Diffusion curves showed that 3.5 years after the start of the implementation, 100% of nurses and over 80% of PCPs had adopted the CTM. The dynamics of the CTM's diffusion were different between the PCPs and the nurses. The slopes of the two curves are also distinctly different. Among the nurses, the critical mass of adopters was attained faster, since they adopted the CTM earlier and more quickly than the PCPs. Results of the semi-structured interviews showed that these differences in diffusion dynamics were mostly founded in differences between the PCPs' and the nurses' perceptions of the CTM's compatibility with norms, values and practices and its relative advantage (impact on patient management and work practices). Opinion leaders played a key role in the diffusion of the CTM among PCPs.

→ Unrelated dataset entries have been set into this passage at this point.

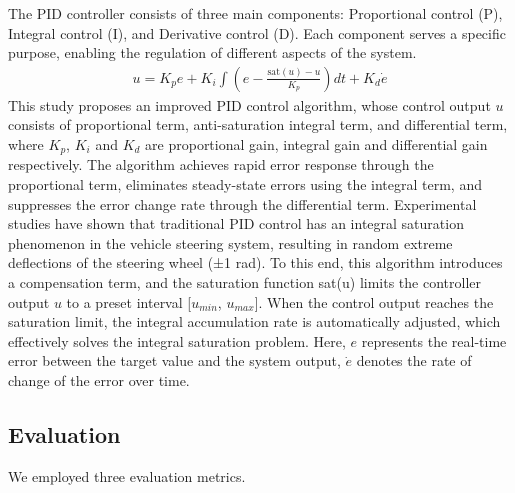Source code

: \documentclass[journal,twoside,web]{ieeecolor}
\begin{document}
The PID controller consists of three main components: Proportional control (P), Integral control (I), and Derivative control (D). Each component serves a specific purpose, enabling the regulation of different aspects of the system.
\begin{align}
	u = K_p e + K_i \int \left( e - \frac{\text{sat}(u)-u}{K_p} \right) dt + K_d \dot{e}
\end{align}
This study proposes an improved PID control algorithm, whose control output \(u\) consists of proportional term, anti-saturation integral term, and differential term, where \(K_p\), \(K_i\) and \(K_d\) are proportional gain, integral gain and differential gain respectively.
The algorithm achieves rapid error response through the proportional term, eliminates steady-state errors using the integral term, and suppresses the error change rate through the differential term.
Experimental studies have shown that traditional PID control has an integral saturation phenomenon in the vehicle steering system, resulting in random extreme deflections of the steering wheel (±1 rad).
To this end, this algorithm introduces a compensation term, and the saturation function sat(u) limits the controller output \(u\) to a preset interval [\(u_{min}\), \(u_{max}\)].
When the control output reaches the saturation limit, the integral accumulation rate is automatically adjusted, which effectively solves the integral saturation problem.
Here, \(e\) represents the real-time error between the target value and the system output, \(\dot{e}\) denotes the rate of change of the error over time.
\subsection{Evaluation}

We employed three evaluation metrics.
\end{document}
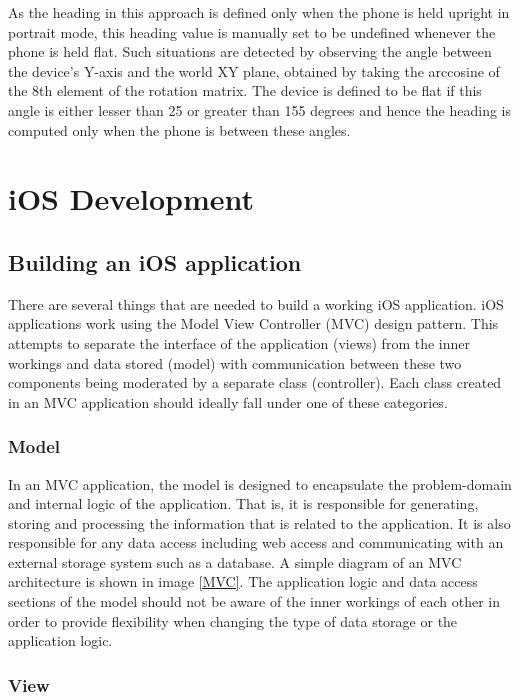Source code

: \documentclass[12pt,a4paper]{report}
\begin{document}
As the heading in this approach is defined only when the phone is held upright in portrait mode, this heading value is manually set to be undefined whenever the phone is held flat. Such situations are detected by observing the angle between the device's Y-axis and the world XY plane, obtained by taking the arccosine of the 8th element of the rotation matrix. The device is defined to be flat if this angle is either lesser than 25 or greater than 155 degrees and hence the heading is computed only when the phone is between these angles.

\section{iOS Development}


\subsection{Building an iOS application}

There are several things that are needed to build a working iOS application. iOS applications work using the Model View Controller (MVC) design pattern. This attempts to separate the interface of the application (views) from the inner workings and data stored (model) with communication between these two components being moderated by a separate class (controller). Each class created in an MVC application should ideally fall under one of these categories. 

\subsubsection{Model}

In an MVC application, the model is designed to encapsulate the problem-domain and internal logic of the application. That is, it is responsible for generating, storing and processing the information that is related to the application. It is also responsible for any data access including web access and communicating with an external storage system such as a database. A simple diagram of an MVC architecture is shown in image \ref{MVC}. The application logic and data access sections of the model should not be aware of the inner workings of each other in order to provide flexibility when changing the type of data storage or the application logic. 

\subsubsection{View}
\end{document}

CTM diffusion is a social phenomenon that requires a major commitment by clinicians and a willingness to take risks; the role of opinion leaders is key. Paying attention to the notion of a critical mass of adopters is essential to developing implementation strategies that will accelerate the adoption process by clinicians.

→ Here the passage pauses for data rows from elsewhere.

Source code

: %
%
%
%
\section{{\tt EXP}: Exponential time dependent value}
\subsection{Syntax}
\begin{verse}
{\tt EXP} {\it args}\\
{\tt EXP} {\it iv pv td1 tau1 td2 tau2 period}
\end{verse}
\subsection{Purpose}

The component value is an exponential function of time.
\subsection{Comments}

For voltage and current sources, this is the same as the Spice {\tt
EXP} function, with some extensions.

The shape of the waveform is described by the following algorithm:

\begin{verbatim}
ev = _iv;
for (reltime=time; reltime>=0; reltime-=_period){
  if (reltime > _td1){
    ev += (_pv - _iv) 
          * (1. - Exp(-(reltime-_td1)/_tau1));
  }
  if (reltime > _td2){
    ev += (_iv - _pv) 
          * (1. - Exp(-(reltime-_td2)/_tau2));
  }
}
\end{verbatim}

虽然协作团队模式(CTM)可以改善医疗流程和健康结果,但它们的推广却带来了一些挑战,因为难以确保初级保健临床医生(PCP)采用这些模式。本研究的目的是了解:(1)CTM 的感知特征如何影响临床医生采用或不采用该模式的决策;以及(2)该模式的扩散过程。
我们根据创新扩散理论进行了一项纵向案例研究。首先,为巴黎一个行政区的 175 名 PCP 和 59 名护士绘制了所有参与者的扩散曲线。其次,对具有代表性的 40 名 PCP 和 15 名护士进行了半结构化访谈,以更好地理解实施动态。
扩散曲线显示,在实施开始后的 3.5 年内,100%的护士和超过 80%的 PCP 采用了 CTM。CTM 的扩散动态在 PCP 和护士之间存在差异。两条曲线的斜率也明显不同。在护士中,采用者的关键数量更快达到,因为他们比 PCP 更早、更快地采用了 CTM。半结构化访谈的结果表明,这种扩散动态的差异主要源于 PCP 和护士对 CTM 与规范、价值观和实践的兼容性及其相对优势(对患者管理和工作实践的影响)的看法不同。意见领袖在 PCP 中 CTM 的传播中发挥了关键作用。
CTM 的扩散是一种社会现象,需要临床医生做出重大承诺并愿意承担风险;意见领袖的作用至关重要。关注采用者的关键数量对于制定实施策略至关重要,这些策略将加速临床医生的采用过程。